▶ _TASK BRIEF_: Pull each line holding "Rizwan" out of the entries below.

· · · · · · ·

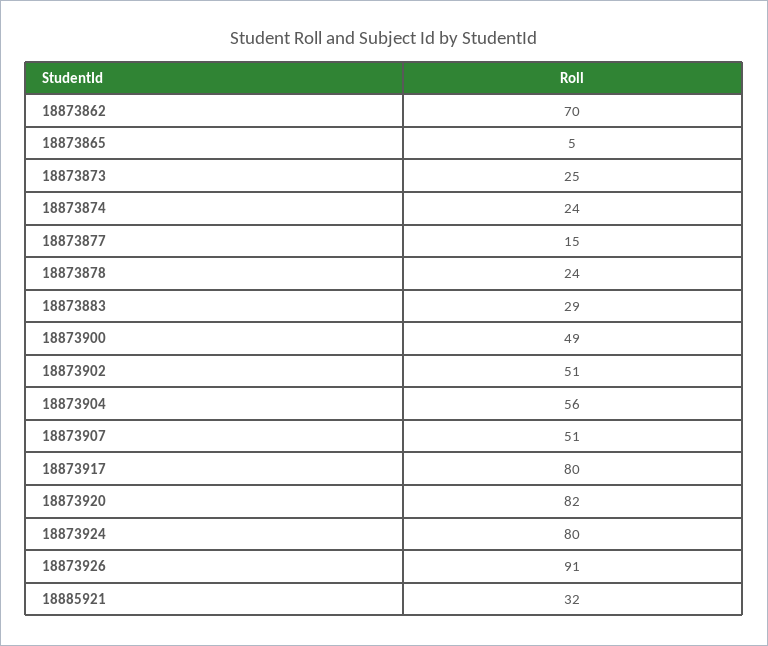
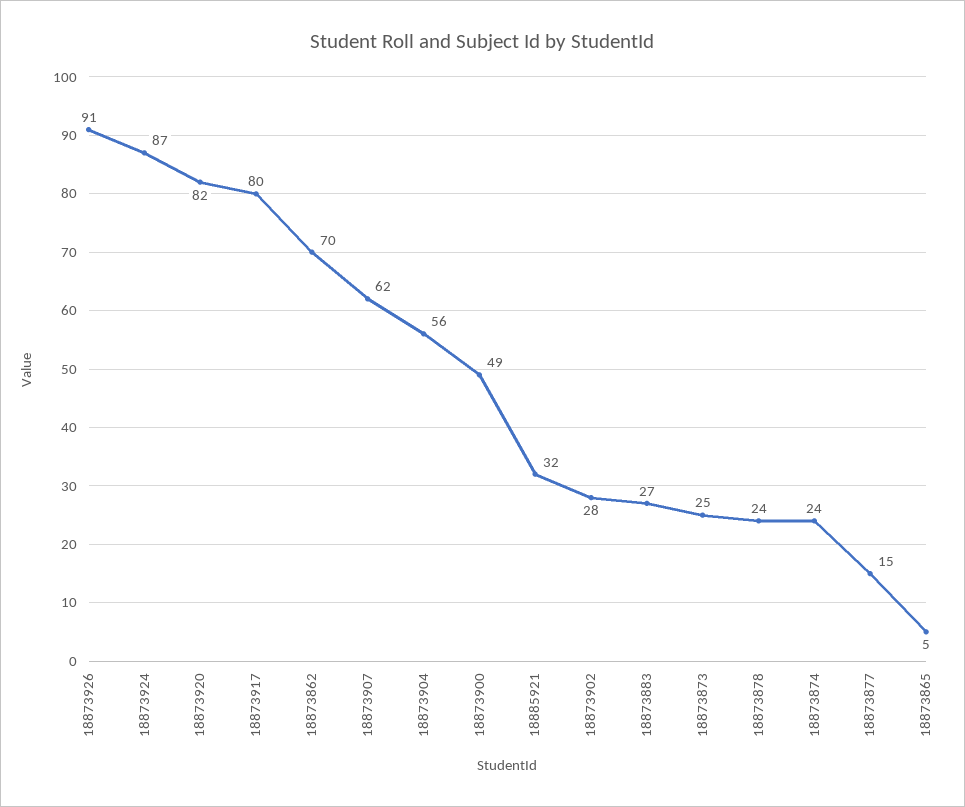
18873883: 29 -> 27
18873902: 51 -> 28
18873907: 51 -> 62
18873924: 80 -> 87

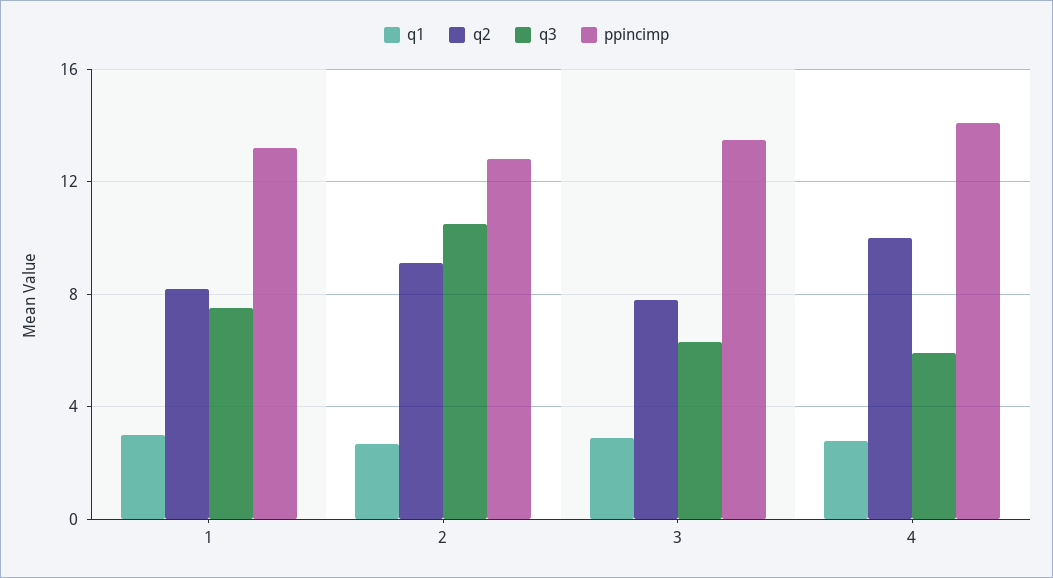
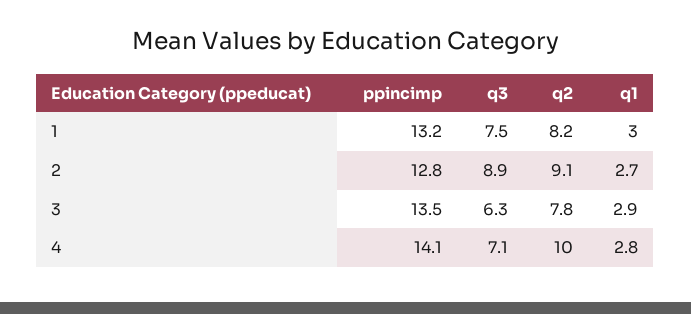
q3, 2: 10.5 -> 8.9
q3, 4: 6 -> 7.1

· · · · · · ·

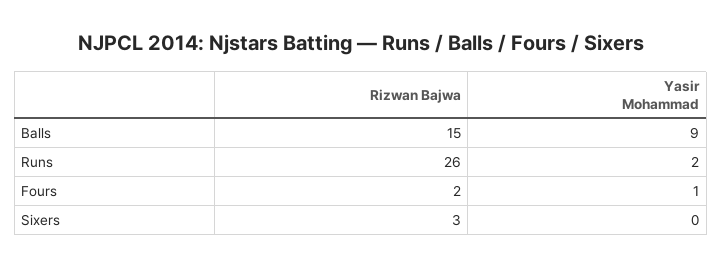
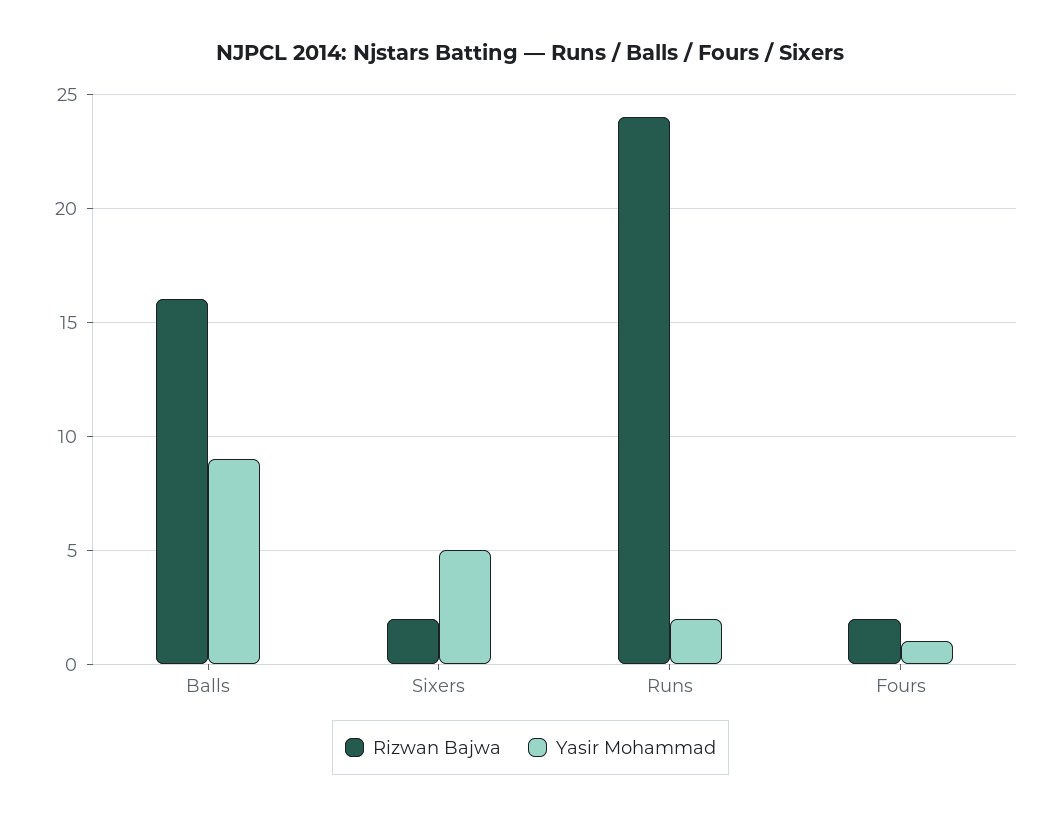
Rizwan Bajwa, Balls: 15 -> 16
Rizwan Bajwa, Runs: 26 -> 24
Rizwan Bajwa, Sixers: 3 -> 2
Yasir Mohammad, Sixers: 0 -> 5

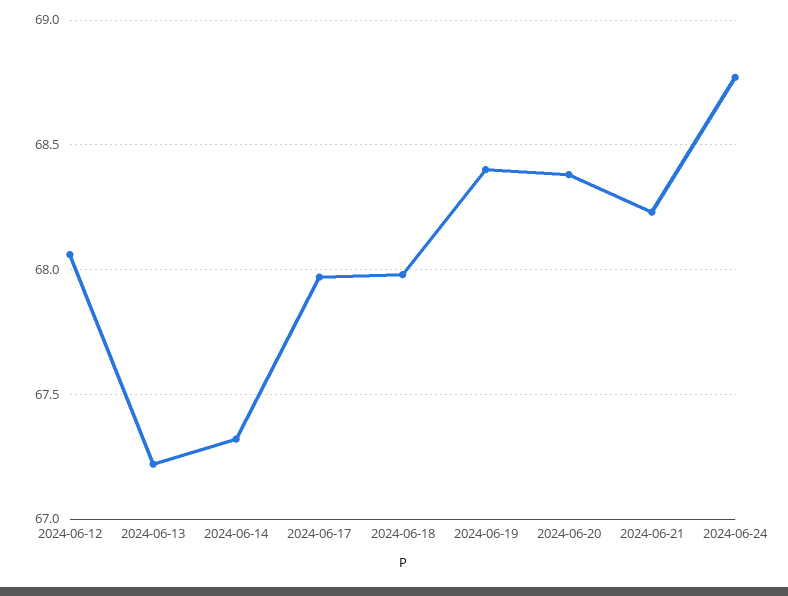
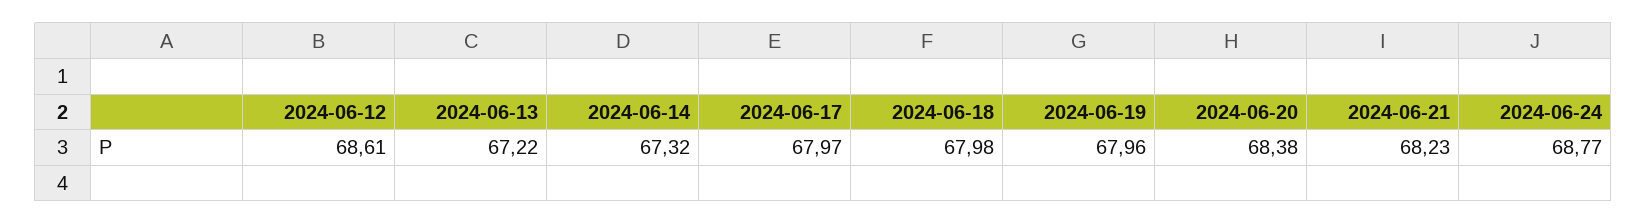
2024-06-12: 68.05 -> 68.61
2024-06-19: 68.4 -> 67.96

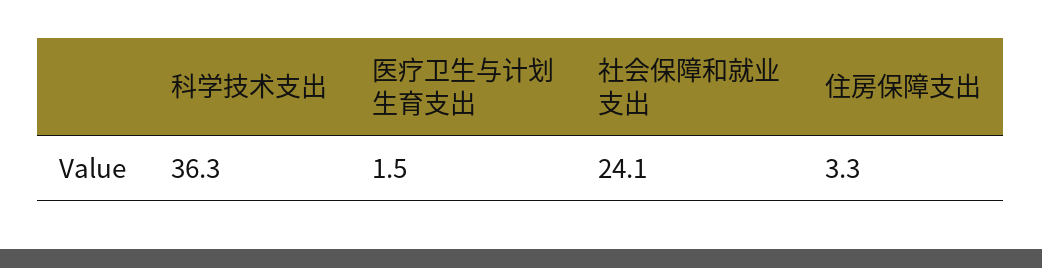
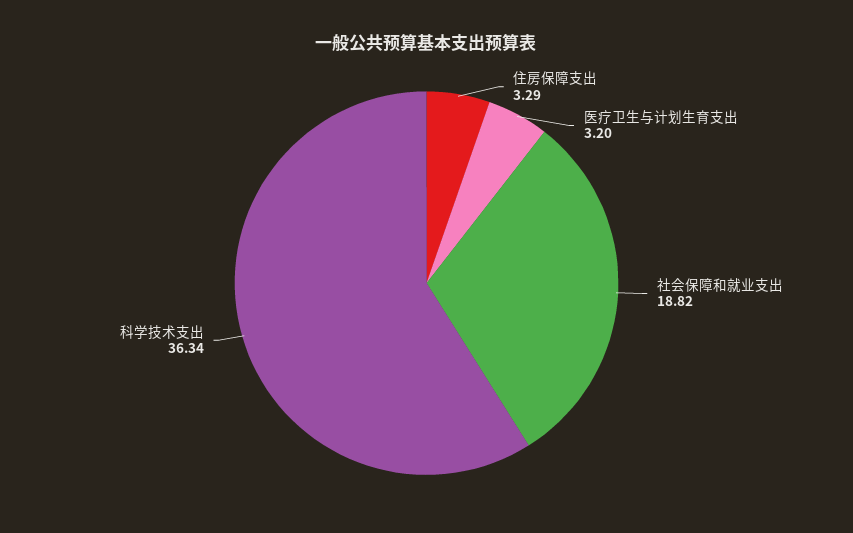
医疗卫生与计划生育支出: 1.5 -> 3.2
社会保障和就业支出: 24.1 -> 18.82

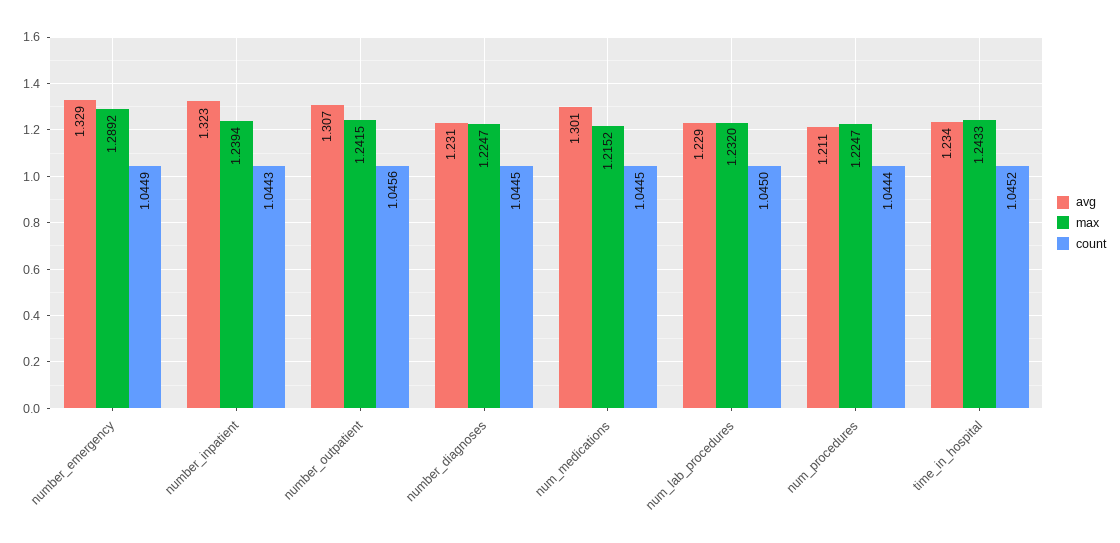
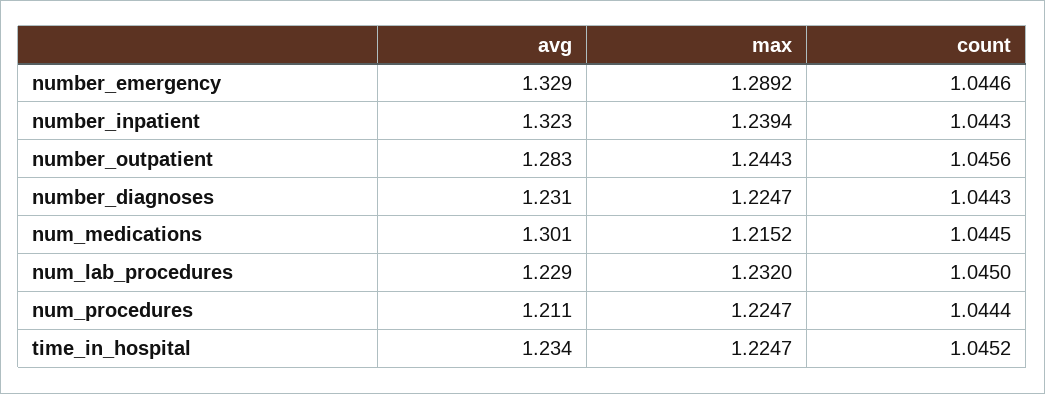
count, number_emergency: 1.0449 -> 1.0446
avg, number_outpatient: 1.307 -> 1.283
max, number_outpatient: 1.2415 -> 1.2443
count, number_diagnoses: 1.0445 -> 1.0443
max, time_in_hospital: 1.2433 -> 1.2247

· · · · · · ·

▶ _RESPONSE BOX_:
Rizwan Bajwa, Balls: 15 -> 16
Rizwan Bajwa, Runs: 26 -> 24
Rizwan Bajwa, Sixers: 3 -> 2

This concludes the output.